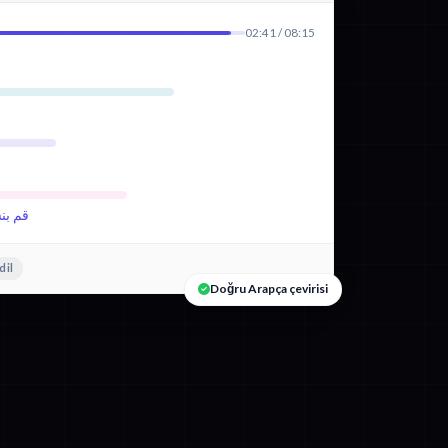
02:41 / 08:15
قم بن
dil
Doğru Arapça çevirisi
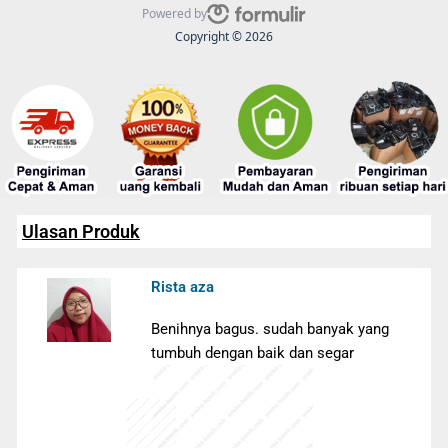
Powered by
Copyright © 2026
Ulasan Produk
Rista aza
Benihnya bagus. sudah banyak yang
tumbuh dengan baik dan segar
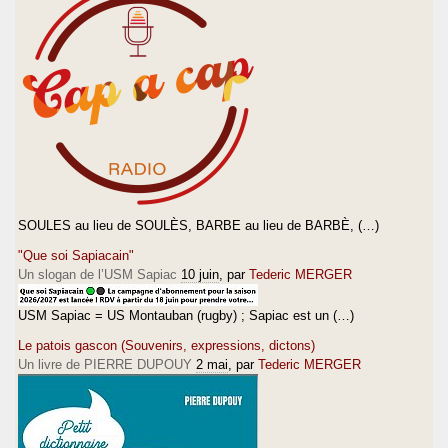
SOULES au lieu de SOULÈS, BARBE au lieu de BARBÈ, (…)
"Que soi Sapiacain"
Un slogan de l’USM Sapiac
10 juin
, par
Tederic MERGER
USM Sapiac = US Montauban (rugby) ; Sapiac est un (…)
Le patois gascon (Souvenirs, expressions, dictons)
Un livre de PIERRE DUPOUY
2 mai
, par
Tederic MERGER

◇ ◇ ◇ ◇ ◇

Transcribe the listing in full and omit the pictures.

02:41 / 08:15
قم بن
dil
Doğru Arapça çevirisi
Powered by
Copyright © 2026
Ulasan Produk
Rista aza
Benihnya bagus. sudah banyak yang
tumbuh dengan baik dan segar
SOULES au lieu de SOULÈS, BARBE au lieu de BARBÈ, (…)
"Que soi Sapiacain"
Un slogan de l’USM Sapiac
10 juin
, par
Tederic MERGER
USM Sapiac = US Montauban (rugby) ; Sapiac est un (…)
Le patois gascon (Souvenirs, expressions, dictons)
Un livre de PIERRE DUPOUY
2 mai
, par
Tederic MERGER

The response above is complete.